Na semana passada, o fundador da empresa, Liang Wenfeng, foi a principal atração de um encontro de especialistas em tecnologia com o primeiro-ministro Li Qiang, que surgiu sorridente na conversa com o empresário, na transmissão da rede CCTV. Paralelamente, a agência oficial Xinhua despachou um texto sobre a DeepSeek, destacando que “os avanços da inteligência artificial da China frustram a política de repressão dos EUA”.

É o que afirmam também os especialistas americanos.
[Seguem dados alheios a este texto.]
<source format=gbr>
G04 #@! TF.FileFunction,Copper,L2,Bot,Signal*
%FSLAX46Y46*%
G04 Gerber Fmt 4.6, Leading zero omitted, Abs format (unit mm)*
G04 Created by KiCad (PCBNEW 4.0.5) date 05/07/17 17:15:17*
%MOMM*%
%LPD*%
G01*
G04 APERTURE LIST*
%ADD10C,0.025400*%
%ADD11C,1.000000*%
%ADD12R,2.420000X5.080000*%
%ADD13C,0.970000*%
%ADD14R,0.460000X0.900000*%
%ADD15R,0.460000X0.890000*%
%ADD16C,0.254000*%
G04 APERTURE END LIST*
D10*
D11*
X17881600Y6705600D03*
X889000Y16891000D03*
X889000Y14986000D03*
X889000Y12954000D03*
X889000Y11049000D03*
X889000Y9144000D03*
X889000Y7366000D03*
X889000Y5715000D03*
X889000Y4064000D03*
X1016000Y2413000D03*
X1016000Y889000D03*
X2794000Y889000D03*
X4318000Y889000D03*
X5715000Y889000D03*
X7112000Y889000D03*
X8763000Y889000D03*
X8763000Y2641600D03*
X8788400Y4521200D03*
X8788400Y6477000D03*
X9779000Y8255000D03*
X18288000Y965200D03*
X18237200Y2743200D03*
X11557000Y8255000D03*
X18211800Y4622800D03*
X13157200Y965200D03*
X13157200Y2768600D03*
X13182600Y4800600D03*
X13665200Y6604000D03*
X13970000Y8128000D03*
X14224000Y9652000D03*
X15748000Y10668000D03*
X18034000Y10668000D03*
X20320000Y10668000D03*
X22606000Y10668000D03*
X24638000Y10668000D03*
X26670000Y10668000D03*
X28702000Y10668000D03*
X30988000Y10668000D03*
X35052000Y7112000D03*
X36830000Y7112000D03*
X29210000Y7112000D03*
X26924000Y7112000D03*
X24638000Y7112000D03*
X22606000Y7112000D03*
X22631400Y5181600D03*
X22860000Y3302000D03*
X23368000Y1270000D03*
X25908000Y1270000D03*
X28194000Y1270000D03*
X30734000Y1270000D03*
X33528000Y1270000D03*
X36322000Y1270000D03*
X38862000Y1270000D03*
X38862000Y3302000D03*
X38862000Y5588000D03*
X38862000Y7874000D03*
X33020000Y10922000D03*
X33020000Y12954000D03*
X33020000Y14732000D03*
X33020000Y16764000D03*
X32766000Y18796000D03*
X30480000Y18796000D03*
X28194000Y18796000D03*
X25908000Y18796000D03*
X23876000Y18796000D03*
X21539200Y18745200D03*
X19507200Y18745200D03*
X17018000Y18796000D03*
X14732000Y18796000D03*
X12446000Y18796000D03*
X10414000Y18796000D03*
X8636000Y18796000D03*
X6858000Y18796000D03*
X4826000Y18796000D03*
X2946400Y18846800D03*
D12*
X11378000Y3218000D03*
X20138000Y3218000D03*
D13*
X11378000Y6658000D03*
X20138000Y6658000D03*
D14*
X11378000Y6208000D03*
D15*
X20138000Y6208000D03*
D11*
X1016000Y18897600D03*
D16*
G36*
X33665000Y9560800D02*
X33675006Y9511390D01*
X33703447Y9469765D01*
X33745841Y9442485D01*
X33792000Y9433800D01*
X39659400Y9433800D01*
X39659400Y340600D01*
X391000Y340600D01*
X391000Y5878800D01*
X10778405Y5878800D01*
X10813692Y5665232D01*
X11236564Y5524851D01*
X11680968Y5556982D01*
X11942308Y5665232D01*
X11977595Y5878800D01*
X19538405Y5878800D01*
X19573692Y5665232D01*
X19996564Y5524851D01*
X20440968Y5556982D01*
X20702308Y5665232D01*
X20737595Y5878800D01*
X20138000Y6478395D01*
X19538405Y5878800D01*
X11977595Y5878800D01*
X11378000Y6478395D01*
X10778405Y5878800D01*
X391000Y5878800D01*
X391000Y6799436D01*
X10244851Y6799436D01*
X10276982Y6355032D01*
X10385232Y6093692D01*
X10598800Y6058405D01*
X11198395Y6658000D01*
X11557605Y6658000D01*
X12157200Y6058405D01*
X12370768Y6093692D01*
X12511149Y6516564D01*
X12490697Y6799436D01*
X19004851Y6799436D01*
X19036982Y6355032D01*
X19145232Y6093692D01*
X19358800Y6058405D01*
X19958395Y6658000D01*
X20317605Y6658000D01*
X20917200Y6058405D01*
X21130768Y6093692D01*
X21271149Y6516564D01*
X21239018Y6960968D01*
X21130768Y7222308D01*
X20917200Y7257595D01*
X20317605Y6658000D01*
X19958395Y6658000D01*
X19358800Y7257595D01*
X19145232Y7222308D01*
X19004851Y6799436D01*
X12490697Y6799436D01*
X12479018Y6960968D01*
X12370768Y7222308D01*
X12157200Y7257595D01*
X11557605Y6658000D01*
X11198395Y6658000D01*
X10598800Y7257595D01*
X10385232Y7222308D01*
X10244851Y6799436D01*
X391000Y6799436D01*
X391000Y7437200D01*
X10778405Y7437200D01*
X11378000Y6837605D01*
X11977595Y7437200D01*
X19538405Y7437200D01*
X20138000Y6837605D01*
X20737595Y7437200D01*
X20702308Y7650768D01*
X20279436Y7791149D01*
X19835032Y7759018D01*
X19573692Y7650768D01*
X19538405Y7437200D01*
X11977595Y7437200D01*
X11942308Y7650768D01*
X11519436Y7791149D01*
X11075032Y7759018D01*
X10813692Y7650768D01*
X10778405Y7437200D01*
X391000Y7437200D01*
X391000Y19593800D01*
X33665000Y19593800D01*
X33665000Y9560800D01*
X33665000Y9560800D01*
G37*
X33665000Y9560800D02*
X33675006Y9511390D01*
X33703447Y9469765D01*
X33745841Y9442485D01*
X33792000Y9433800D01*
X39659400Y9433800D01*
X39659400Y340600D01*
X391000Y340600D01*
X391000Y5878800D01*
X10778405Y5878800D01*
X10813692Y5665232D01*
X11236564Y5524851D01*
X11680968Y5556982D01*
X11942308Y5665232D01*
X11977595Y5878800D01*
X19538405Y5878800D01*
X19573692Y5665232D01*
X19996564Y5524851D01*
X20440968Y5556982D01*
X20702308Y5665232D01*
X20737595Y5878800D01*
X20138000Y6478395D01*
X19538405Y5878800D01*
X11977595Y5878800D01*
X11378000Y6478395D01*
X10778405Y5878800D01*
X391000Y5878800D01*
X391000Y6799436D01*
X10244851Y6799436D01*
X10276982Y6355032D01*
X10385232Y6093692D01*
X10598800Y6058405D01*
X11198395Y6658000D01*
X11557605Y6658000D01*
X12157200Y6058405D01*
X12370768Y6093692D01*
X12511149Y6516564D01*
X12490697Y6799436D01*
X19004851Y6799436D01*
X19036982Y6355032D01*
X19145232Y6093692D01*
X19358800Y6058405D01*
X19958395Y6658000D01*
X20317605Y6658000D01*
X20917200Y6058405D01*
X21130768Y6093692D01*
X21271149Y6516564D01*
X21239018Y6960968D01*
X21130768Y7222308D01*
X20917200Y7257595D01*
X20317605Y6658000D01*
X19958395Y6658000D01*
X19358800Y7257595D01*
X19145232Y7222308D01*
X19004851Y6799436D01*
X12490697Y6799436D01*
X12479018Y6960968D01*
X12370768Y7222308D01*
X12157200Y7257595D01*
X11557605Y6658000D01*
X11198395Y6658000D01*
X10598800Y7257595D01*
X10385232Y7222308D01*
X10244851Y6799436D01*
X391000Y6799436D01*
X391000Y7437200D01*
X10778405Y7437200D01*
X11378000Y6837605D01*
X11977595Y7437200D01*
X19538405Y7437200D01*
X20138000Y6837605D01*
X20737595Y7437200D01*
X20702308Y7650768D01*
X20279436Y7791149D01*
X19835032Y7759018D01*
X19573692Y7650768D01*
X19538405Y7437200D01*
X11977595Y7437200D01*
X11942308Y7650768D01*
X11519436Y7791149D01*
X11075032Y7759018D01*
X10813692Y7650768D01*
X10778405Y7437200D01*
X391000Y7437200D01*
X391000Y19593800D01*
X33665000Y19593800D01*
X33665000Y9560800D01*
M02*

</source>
Paul Triolo, vice para China e tecnologia na consultoria estratégica ASG, de Washington, diz que “a DeepSeek aponta para as fraquezas na abordagem do governo Joe Biden, que partia do pressuposto de que os modelos avançados só podem ser produzidos” com grande quantidade de chips de ponta –daí a proibição de sua venda à China.

A empresa chinesa agora “demonstra o potencial de um pequeno grupo de engenheiros, muito capazes, para alavancar recursos limitados e desenvolver IA avançada”. E seus modelos de código aberto podem agora ser adotados por desenvolvedores ao redor do mundo, tirando mercado dos concorrentes americanos.
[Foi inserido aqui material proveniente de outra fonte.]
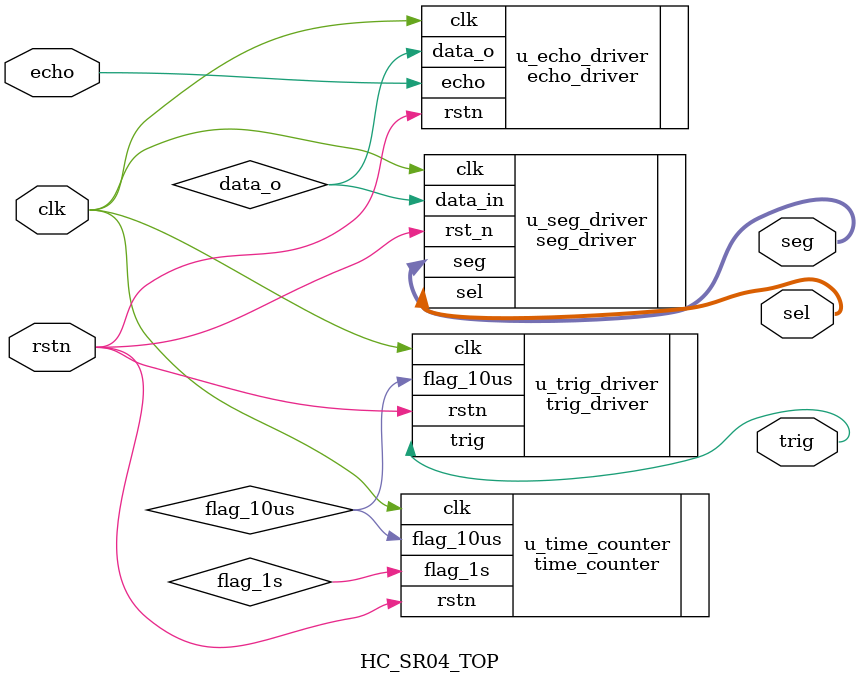
<source format=v>
module HC_SR04_TOP (
    input  wire        clk         ,
    input  wire        rstn        ,
    input  wire        echo        ,

    output wire        trig        ,
    output wire [7:0]  sel         ,
    output wire [7:0]  seg         
);

    wire    flag_1s     ;
    wire    flag_10us   ;
    wire    data_o      ;
    
time_counter u_time_counter(
    .clk        (clk        ),
    .rstn       (rstn       ),
    .flag_1s    (flag_1s    ),
    .flag_10us  (flag_10us  )
);

trig_driver u_trig_driver(
    .clk         (clk       ), 
    .rstn        (rstn      ),
    .flag_10us   (flag_10us ), 
    .trig        (trig      )
);

echo_driver u_echo_driver(
    .clk         (clk       ),
    .rstn        (rstn      ),
    .echo        (echo      ),
    .data_o      (data_o    )
);

seg_driver u_seg_driver(  
	.clk		(clk        ),   //50MHz
	.rst_n	    (rstn       ),   //low valid
	.data_in	(data_o     ),   //待显示数据
    .sel        (sel        ),   // 我这里是8位段选，可以换6位，但是要自己改代码
    .seg        (seg        )
);	

endmodule //HC_SR04_TOP
</source>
Patrick Zhang, ex-funcionário do Ministério do Exterior da China, hoje no setor de tecnologia e publicando análises na newsletter Geopolitechs, avalia que a DeepSeek acima de tudo “representa uma vitória do código aberto sobre o código fechado”. Mas alerta que o custo dado como baixo, para o desenvolvimento de seus modelos, não representa integralmente o investimento feito.

Triolo também ressalva que a DeepSeek está nos primeiros passos e é preciso aguardar o teste do tempo, para saber se seu custo declaradamente baixo será, de fato, viável. Ele mesmo acrescenta, porém, que o modelo V2, em meados do ano passado, já causou impacto ao se aproximar do desempenho do Llama 3, da Meta.

Foi nessa época, em julho, que o fundador Liang Wenfeng deu uma rara entrevista que embasa até hoje o pouco que se sabe sobre a filosofia da DeepSeek, empresa que ainda vai completar dois anos, em maio. Ele falou a um veículo noticioso de nome traduzido para o português como Ondas.

Sobre por que desenvolver modelo próprio, em vez de recorrer àqueles de código aberto já então existentes: “O nosso objetivo é AGI [Artificial General Intelligence, IA que visa se equiparar à capacidade humana], o que significa que precisamos estudar novas estruturas de modelos para realizar uma mais forte, com recursos limitados”.

Sobre se concentrar em pesquisa e desenvolvimento, não em aplicação: “O mais importante agora é participar da onda global de inovação. Por anos, as empresas chinesas se acostumaram a deixar outros inovarem, enquanto nós focávamos em monetização da aplicação. Mas isso não é inevitável. Nosso objetivo [na DeepSeek] é dirigir o desenvolvimento de todo o ecossistema”.

A chegada do V2 havia mexido com o mercado chinês de modelos de IA, levando Zhipu, ByteDance, Alibaba, Baidu e outros a reduzirem preços. Sobre isso, ele disse: “Nosso princípio é que não subsidiamos nem buscamos lucros exorbitantes. Esse ponto de preço nos dá apenas uma pequena margem de lucro acima dos custos”.

Referindo-se à série de televisão “Blossoms Shanghai”, sobre a ascensão econômica de Xangai nos anos 1990, que descreve as novas empresas agressivas da época como peixes-gatos, Liang comentou: “Nós não queríamos nos tornar um peixe-gato, apenas nos tornamos, acidentalmente”.